Property ownership rules
- Residential condos — the most common vehicle. Fully owned or pre-sale contract (pre-sale must be fully paid).
- Houses — fine, including land under the house, but only up to the curtilage; large tracts may hit agricultural-land limits.
- Commercial property — office, retail, hotel units all qualify.
- Agricultural land — prohibited for foreign individual owners since 2017 (a constitutional amendment). Some holdings are grandfathered but no new purchases by foreign nationals.
- Multiple smaller properties aggregated to reach $150,000 — allowed, as long as each is individually titled and they total the required valuation.
Renewal and holding
- Renewal asks for continued ownership of the qualifying property. Sell it, and the permit isn't renewed.
- You can upgrade or swap properties between renewals as long as the replacement also clears the threshold.
- There is no minimum physical-presence requirement during the permit year, which makes D5 a natural fit for part-time residents.
Dependents
- Spouse and minor children can be added on the D4 family permit, filed alongside or after the D5.
- Each dependent is issued a separate one-year permit synchronized to the primary D5.
Path to citizenship
- Time on D5 counts toward naturalization on the standard ten-year schedule. However, light physical presence can undermine the continuity claim at naturalization — long absences (over 6 months) are flagged.
- If citizenship is a real goal and not just residency, plan to spend at least half of each year in Georgia.
What This Route Allows
This route can allow you to live in Georgia through the qualifying investment, business, or self-employment basis described above.

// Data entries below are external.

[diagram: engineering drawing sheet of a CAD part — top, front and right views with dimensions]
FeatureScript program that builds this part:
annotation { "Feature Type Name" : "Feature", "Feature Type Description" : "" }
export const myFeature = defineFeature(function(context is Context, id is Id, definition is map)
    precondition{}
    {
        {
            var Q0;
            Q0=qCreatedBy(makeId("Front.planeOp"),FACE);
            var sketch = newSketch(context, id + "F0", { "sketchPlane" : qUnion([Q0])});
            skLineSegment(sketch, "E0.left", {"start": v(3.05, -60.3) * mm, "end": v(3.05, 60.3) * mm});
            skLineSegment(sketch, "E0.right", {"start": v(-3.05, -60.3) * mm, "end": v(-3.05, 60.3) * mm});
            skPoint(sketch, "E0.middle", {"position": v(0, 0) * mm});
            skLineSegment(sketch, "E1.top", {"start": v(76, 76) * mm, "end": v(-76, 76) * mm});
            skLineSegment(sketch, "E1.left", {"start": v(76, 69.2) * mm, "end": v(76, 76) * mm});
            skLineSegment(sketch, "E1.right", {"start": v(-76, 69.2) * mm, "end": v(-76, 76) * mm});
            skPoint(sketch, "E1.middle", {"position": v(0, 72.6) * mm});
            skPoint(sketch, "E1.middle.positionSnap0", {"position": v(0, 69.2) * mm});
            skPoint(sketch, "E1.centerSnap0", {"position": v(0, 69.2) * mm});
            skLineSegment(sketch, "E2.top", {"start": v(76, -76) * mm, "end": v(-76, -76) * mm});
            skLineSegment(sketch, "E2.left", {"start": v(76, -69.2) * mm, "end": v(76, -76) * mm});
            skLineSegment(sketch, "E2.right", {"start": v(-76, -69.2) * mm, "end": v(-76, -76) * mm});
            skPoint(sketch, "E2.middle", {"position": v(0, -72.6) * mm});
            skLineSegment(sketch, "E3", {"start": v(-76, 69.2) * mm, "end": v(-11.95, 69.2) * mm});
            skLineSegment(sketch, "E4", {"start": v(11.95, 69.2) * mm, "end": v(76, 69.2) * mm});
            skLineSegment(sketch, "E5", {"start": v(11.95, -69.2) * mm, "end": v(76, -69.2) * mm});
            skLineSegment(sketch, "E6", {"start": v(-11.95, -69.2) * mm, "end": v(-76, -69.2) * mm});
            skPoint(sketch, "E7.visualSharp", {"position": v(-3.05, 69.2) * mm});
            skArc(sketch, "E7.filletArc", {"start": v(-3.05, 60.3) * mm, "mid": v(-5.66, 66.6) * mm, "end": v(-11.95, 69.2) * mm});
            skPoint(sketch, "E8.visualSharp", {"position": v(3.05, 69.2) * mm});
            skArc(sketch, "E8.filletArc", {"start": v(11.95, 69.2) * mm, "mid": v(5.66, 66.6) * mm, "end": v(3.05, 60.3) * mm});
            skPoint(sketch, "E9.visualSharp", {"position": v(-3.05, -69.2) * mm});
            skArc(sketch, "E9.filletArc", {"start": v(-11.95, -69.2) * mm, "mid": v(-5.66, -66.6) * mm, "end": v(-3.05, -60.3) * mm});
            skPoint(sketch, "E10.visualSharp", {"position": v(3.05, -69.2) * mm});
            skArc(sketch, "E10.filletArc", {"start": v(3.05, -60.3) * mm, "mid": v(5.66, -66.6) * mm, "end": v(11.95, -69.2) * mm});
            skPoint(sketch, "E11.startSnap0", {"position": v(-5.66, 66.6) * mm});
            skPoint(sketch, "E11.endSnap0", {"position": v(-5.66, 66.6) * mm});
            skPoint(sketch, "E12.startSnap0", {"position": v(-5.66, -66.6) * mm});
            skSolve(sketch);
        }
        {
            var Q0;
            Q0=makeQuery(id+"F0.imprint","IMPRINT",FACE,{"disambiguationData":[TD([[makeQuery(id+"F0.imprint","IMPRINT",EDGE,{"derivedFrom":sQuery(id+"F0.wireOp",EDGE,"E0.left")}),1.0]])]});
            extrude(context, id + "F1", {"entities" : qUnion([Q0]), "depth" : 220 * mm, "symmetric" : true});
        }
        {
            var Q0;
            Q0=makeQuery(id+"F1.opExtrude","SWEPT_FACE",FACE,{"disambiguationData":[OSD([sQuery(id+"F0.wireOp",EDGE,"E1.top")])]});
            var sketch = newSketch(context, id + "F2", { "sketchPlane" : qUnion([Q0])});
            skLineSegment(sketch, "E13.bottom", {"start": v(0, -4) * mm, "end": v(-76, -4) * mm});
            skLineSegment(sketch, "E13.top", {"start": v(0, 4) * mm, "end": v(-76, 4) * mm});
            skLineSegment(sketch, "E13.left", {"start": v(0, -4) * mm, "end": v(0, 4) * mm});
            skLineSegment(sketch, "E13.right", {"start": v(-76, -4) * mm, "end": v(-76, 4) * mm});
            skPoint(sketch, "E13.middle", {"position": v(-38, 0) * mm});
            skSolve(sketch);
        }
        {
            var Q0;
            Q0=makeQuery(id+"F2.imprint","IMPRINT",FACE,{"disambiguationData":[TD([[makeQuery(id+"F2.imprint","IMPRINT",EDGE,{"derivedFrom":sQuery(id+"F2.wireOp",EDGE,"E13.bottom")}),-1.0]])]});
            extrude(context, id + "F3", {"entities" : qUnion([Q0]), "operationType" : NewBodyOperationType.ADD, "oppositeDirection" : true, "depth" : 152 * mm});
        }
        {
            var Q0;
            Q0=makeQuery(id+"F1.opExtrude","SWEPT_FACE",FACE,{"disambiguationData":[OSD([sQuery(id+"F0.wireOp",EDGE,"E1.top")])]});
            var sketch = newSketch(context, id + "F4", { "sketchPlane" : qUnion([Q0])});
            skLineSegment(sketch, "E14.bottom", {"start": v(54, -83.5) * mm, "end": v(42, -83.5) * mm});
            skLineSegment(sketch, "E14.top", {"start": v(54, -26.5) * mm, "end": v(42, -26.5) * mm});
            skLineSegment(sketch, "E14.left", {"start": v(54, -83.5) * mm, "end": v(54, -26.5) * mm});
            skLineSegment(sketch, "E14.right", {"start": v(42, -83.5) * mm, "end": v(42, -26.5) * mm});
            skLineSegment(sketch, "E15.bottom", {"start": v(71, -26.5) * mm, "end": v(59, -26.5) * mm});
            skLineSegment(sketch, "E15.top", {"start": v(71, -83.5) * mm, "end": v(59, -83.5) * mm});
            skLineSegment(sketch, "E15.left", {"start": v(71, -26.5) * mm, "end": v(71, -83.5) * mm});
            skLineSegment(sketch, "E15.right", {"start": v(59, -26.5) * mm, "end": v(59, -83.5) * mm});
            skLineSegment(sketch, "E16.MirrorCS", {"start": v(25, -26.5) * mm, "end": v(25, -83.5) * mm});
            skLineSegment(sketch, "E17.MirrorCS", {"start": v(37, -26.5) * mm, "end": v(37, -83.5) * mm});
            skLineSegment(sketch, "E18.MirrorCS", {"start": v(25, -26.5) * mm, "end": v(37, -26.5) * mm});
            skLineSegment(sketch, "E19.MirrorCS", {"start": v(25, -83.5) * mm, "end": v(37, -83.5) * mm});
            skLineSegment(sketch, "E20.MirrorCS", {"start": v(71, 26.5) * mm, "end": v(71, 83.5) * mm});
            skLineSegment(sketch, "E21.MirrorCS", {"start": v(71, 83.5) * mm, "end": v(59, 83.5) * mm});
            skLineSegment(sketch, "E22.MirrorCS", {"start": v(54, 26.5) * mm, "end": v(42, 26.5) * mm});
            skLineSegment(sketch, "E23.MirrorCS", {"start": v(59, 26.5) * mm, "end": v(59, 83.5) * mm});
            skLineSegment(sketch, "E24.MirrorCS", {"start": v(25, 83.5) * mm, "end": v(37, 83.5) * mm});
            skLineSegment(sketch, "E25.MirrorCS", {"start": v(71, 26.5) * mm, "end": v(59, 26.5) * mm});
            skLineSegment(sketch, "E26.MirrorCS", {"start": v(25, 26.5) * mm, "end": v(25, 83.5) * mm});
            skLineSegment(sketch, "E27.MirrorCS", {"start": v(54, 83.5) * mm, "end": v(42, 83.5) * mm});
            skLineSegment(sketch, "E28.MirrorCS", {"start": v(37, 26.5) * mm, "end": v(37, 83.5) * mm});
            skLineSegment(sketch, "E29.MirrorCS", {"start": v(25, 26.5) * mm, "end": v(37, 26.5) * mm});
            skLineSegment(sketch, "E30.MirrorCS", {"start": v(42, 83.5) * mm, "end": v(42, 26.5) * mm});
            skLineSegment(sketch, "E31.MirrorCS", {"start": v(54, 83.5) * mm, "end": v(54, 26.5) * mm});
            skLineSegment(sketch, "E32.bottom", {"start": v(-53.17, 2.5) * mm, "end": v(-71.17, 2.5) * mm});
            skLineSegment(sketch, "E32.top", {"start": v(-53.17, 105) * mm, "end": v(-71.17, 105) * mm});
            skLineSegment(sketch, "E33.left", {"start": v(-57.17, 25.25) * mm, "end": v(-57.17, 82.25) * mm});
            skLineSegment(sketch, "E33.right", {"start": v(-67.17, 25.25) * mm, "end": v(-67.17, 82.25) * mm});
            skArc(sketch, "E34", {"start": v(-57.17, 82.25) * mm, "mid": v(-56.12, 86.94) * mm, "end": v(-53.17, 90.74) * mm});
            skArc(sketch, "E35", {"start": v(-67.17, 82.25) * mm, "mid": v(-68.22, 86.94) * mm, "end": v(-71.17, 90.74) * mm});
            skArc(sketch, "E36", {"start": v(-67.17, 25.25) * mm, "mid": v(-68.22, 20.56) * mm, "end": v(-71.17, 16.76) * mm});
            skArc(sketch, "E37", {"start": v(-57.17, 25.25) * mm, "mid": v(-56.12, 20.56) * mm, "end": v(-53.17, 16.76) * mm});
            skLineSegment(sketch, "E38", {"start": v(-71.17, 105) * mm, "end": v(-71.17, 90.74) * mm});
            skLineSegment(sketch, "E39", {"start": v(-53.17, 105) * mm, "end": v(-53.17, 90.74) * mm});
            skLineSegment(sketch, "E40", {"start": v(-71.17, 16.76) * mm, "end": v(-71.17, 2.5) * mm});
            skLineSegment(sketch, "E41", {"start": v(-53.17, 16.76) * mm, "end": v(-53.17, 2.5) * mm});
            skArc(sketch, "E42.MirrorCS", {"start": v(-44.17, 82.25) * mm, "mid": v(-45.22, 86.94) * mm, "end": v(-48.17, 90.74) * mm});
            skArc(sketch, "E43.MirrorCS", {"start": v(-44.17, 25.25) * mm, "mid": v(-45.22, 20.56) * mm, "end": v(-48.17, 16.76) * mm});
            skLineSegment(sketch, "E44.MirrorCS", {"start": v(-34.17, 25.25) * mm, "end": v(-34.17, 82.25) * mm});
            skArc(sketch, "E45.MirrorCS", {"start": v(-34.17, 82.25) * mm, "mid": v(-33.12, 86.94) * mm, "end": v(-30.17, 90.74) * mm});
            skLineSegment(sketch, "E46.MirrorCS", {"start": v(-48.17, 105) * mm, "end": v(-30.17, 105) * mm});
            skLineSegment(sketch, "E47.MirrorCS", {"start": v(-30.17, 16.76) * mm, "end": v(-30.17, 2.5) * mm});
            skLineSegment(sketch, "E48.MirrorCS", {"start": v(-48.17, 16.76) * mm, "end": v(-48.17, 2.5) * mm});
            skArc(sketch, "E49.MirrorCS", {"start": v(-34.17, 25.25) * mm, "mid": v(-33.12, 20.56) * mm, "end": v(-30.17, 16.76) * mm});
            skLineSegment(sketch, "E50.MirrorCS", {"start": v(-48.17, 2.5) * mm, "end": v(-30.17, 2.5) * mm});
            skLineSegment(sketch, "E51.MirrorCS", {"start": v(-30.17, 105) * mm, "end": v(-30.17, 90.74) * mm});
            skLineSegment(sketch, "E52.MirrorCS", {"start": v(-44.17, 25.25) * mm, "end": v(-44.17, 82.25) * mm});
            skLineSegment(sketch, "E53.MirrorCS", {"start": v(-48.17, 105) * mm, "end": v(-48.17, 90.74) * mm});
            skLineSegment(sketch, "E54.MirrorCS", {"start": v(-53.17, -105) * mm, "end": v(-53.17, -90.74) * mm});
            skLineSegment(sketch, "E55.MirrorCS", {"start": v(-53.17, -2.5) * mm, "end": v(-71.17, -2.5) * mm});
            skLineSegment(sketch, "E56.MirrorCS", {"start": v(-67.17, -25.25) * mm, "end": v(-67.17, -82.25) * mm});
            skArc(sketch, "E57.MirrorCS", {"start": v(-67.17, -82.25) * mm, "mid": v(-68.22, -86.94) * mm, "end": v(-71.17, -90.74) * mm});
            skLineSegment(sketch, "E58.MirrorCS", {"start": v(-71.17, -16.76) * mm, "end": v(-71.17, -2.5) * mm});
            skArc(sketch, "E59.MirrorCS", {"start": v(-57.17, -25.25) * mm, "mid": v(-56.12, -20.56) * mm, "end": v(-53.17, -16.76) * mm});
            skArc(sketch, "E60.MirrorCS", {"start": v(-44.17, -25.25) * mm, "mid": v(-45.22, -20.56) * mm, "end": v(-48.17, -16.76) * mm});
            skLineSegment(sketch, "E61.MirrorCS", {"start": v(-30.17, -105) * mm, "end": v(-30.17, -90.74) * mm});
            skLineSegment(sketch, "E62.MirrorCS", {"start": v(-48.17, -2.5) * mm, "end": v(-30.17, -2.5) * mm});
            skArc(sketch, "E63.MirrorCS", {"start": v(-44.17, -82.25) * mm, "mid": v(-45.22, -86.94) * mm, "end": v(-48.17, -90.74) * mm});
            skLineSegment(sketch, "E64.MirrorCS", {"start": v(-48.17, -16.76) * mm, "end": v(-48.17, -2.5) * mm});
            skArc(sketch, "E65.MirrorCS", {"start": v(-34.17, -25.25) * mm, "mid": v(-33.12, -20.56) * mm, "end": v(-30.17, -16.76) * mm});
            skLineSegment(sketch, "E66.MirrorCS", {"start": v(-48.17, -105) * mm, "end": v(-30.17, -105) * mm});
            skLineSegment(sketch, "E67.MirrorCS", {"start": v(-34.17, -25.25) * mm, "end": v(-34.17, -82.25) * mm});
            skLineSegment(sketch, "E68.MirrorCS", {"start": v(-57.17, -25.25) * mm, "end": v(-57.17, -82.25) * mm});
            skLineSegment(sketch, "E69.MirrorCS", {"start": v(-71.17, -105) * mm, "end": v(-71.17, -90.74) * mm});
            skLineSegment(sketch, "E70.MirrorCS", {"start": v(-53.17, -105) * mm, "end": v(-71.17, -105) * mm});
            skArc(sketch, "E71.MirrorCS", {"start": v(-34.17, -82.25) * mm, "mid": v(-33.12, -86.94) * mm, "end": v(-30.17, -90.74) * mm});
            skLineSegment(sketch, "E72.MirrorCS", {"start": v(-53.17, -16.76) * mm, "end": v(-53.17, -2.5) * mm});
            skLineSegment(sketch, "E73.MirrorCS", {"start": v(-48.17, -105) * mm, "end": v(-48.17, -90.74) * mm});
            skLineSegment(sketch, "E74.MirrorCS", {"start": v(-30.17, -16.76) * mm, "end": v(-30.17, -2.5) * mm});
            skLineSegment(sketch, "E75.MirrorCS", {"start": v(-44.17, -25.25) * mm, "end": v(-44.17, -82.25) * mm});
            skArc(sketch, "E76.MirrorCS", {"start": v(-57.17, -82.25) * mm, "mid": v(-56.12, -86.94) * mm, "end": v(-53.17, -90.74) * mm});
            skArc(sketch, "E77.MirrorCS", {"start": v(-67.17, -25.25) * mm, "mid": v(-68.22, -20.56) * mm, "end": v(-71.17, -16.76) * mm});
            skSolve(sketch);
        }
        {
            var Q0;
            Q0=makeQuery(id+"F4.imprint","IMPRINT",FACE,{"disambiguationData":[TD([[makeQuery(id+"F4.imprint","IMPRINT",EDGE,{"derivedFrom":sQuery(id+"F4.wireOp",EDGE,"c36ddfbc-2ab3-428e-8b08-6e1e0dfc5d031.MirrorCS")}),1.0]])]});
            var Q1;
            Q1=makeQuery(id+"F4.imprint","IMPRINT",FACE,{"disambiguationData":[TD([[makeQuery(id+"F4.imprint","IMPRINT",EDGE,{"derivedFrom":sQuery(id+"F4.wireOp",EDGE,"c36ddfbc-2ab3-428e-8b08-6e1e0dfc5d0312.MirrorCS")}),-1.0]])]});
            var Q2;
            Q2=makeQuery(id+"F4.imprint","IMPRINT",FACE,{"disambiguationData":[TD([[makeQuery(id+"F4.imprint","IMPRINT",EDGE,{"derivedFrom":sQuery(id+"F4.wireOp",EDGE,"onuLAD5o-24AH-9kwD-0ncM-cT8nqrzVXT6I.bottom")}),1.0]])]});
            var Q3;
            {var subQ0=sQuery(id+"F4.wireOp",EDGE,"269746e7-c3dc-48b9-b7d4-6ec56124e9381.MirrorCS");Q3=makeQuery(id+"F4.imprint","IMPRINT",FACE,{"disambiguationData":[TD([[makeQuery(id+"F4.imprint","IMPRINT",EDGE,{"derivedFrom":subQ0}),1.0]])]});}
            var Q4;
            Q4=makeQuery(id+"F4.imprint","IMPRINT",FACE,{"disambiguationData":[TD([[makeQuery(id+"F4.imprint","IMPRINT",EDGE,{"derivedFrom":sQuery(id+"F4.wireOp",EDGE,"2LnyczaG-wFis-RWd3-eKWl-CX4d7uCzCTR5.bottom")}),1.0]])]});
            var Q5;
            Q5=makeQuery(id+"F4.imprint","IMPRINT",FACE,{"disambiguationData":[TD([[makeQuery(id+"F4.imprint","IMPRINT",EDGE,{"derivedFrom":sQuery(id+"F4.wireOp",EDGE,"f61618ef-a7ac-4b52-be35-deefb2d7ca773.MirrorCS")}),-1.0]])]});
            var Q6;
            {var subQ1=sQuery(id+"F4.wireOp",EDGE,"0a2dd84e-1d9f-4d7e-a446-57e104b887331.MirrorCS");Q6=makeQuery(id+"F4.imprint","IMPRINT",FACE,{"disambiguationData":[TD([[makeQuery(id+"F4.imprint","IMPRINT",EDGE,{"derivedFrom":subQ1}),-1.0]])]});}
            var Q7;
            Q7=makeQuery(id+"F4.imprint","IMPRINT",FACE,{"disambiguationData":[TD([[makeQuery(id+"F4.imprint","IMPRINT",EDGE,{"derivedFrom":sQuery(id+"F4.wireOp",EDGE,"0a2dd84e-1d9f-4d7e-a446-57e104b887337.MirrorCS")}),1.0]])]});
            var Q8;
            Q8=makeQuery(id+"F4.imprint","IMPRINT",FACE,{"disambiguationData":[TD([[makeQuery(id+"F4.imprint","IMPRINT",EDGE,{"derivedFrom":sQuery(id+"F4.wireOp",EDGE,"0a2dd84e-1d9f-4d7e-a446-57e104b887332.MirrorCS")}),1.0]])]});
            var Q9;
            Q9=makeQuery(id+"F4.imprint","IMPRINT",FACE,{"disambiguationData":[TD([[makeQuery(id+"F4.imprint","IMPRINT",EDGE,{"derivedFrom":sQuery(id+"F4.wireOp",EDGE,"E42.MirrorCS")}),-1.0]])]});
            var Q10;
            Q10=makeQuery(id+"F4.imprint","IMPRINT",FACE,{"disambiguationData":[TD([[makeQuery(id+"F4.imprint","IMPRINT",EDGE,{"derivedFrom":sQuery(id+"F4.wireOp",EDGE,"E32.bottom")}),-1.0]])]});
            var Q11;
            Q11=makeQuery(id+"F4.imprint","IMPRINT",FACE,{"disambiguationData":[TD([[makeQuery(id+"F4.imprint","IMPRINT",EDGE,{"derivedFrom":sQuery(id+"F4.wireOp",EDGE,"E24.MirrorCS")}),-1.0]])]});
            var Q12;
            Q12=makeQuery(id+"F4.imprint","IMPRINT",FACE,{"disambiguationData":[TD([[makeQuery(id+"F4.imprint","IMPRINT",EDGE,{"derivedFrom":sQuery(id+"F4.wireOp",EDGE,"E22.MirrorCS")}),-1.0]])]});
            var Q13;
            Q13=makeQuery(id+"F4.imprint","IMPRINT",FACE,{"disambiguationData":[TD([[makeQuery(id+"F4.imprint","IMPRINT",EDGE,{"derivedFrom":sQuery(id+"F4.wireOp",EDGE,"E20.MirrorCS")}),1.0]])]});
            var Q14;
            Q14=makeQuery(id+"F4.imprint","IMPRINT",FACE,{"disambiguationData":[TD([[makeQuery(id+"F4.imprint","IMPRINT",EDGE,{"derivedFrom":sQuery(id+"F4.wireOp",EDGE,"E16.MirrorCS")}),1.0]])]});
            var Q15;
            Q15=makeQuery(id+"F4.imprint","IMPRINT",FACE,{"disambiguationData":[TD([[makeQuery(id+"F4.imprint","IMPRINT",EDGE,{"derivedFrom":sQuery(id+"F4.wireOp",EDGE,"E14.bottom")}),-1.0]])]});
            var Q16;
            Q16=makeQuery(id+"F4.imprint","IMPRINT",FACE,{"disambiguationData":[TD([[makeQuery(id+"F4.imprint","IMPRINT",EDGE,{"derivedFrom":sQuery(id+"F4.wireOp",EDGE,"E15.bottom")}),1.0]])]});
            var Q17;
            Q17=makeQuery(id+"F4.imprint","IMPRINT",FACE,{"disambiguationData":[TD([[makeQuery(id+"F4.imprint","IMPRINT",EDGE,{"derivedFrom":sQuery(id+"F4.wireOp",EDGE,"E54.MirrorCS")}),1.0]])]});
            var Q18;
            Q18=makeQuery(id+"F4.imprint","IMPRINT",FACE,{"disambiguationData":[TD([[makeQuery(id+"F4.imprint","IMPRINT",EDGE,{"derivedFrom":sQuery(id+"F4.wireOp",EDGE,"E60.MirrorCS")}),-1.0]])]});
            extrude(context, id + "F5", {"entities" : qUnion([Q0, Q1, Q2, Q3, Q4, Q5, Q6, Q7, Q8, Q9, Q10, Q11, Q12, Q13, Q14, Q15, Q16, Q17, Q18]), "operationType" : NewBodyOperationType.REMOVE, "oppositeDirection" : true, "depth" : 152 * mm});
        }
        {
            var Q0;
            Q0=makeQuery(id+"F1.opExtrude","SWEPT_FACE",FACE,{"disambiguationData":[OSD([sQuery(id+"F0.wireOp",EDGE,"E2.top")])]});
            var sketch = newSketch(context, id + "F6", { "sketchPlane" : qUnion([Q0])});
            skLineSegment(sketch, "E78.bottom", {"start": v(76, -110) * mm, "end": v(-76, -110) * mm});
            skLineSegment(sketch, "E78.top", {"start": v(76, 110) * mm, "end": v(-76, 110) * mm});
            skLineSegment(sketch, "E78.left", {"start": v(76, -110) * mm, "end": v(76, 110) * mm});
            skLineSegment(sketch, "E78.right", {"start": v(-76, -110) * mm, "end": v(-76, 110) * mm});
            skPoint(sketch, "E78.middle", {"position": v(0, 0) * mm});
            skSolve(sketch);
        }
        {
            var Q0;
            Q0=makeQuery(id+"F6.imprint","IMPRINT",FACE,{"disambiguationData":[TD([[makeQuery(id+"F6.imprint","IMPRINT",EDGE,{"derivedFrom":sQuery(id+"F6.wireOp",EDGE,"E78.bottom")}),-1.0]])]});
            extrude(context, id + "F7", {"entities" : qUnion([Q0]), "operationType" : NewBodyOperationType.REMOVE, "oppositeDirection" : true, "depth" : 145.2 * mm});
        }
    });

The proof package should be concrete before filing: accepted investment or business activity, lawful source-of-funds records, corporate, property, or bank documents where relevant, background checks, and the government forms for this pathway.
What This Route Is Not
This is not a guaranteed approval just because money is available. Investment routes usually require due diligence, source-of-funds proof, and careful review of the exact investment rules.
Next Steps
- Scope the market. Tbilisi (stable, liquid, the safe default), Batumi (beach market, higher yield but more speculative), Kutaisi (cheapest entry). Avoid off-plan developments without a clear delivery record.
- Order an independent appraisal before closing. Use a government-licensed appraiser and require in writing that the valuation clear $150,000.
- Due-diligence the title. Georgia's National Agency of Public Registry maintains a public property register. A Georgian real-estate lawyer can run the title check in a day.
- Close the purchase. Georgian real-estate transactions are fast — same-day registration is typical. You will need a Georgian bank account or attorney escrow to fund the purchase.
- Apostille and translate your civil documents — passport, birth certificate, marriage certificate, police certificates. All must be translated into Georgian.
- File the D5 residence permit. Submit through the Public Service Development Agency (PSDA) with the property title, appraisal, and personal documents. Confirm the current standard and accelerated fee options before filing.
- Hold and renew. Keep the property. Renew the permit each year. After ten years, review permanent residence or naturalization options if those are the goal.
Sources
- Law of Georgia on the Legal Status of Aliens and Stateless Persons — the governing statute, including the D5 valuation rule.
- Public Service Development Agency — Migration and residence permits — D5 residence-permit categories and filing procedures.
- National Agency of Public Registry — title search and property registration authority.
- Constitution of Georgia, Article 19 — the agricultural-land ownership restriction for foreigners.
- Ministry of Foreign Affairs of Georgia — official consular and visa information.